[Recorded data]
····················
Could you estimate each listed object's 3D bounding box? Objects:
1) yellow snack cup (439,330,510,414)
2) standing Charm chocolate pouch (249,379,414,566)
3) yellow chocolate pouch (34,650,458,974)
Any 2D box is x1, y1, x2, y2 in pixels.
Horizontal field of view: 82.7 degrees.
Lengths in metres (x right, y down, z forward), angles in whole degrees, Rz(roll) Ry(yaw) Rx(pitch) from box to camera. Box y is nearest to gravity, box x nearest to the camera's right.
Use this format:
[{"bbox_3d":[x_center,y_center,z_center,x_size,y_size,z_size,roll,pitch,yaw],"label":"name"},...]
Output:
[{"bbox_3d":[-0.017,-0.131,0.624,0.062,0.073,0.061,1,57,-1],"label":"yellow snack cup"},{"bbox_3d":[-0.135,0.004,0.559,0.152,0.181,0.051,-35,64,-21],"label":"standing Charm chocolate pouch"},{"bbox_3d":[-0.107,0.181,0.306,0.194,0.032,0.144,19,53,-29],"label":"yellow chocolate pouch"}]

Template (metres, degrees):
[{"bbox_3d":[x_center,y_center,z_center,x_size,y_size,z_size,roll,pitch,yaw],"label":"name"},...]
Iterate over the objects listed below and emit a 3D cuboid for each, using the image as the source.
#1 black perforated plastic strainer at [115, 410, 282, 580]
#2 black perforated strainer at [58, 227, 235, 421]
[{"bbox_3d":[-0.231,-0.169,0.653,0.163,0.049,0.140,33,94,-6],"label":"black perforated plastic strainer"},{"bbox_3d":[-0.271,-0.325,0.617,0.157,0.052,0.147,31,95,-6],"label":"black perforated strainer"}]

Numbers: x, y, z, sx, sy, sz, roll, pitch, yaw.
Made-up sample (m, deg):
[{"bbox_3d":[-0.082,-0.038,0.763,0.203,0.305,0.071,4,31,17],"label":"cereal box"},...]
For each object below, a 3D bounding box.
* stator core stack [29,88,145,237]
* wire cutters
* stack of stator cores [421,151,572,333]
····················
* DESCRIPTION OF THE TASK
In full and without error, restate the data.

* EXERCISE OUTPUT
Could you estimate each listed object's 3D bounding box? Objects:
1) yellow snack cup (439,330,510,414)
2) standing Charm chocolate pouch (249,379,414,566)
3) yellow chocolate pouch (34,650,458,974)
Any 2D box is x1, y1, x2, y2 in pixels.
Horizontal field of view: 82.7 degrees.
Lengths in metres (x right, y down, z forward), angles in whole degrees, Rz(roll) Ry(yaw) Rx(pitch) from box to camera. Box y is nearest to gravity, box x nearest to the camera's right.
Use this format:
[{"bbox_3d":[x_center,y_center,z_center,x_size,y_size,z_size,roll,pitch,yaw],"label":"name"},...]
Output:
[{"bbox_3d":[-0.017,-0.131,0.624,0.062,0.073,0.061,1,57,-1],"label":"yellow snack cup"},{"bbox_3d":[-0.135,0.004,0.559,0.152,0.181,0.051,-35,64,-21],"label":"standing Charm chocolate pouch"},{"bbox_3d":[-0.107,0.181,0.306,0.194,0.032,0.144,19,53,-29],"label":"yellow chocolate pouch"}]

Template (metres, degrees):
[{"bbox_3d":[x_center,y_center,z_center,x_size,y_size,z_size,roll,pitch,yaw],"label":"name"},...]
Iterate over the objects listed below and emit a 3D cuboid for each, using the image as the source.
#1 black perforated plastic strainer at [115, 410, 282, 580]
#2 black perforated strainer at [58, 227, 235, 421]
[{"bbox_3d":[-0.231,-0.169,0.653,0.163,0.049,0.140,33,94,-6],"label":"black perforated plastic strainer"},{"bbox_3d":[-0.271,-0.325,0.617,0.157,0.052,0.147,31,95,-6],"label":"black perforated strainer"}]

Numbers: x, y, z, sx, sy, sz, roll, pitch, yaw.
Made-up sample (m, deg):
[{"bbox_3d":[-0.082,-0.038,0.763,0.203,0.305,0.071,4,31,17],"label":"cereal box"},...]
For each object below, a 3D bounding box.
* stator core stack [29,88,145,237]
* wire cutters
* stack of stator cores [421,151,572,333]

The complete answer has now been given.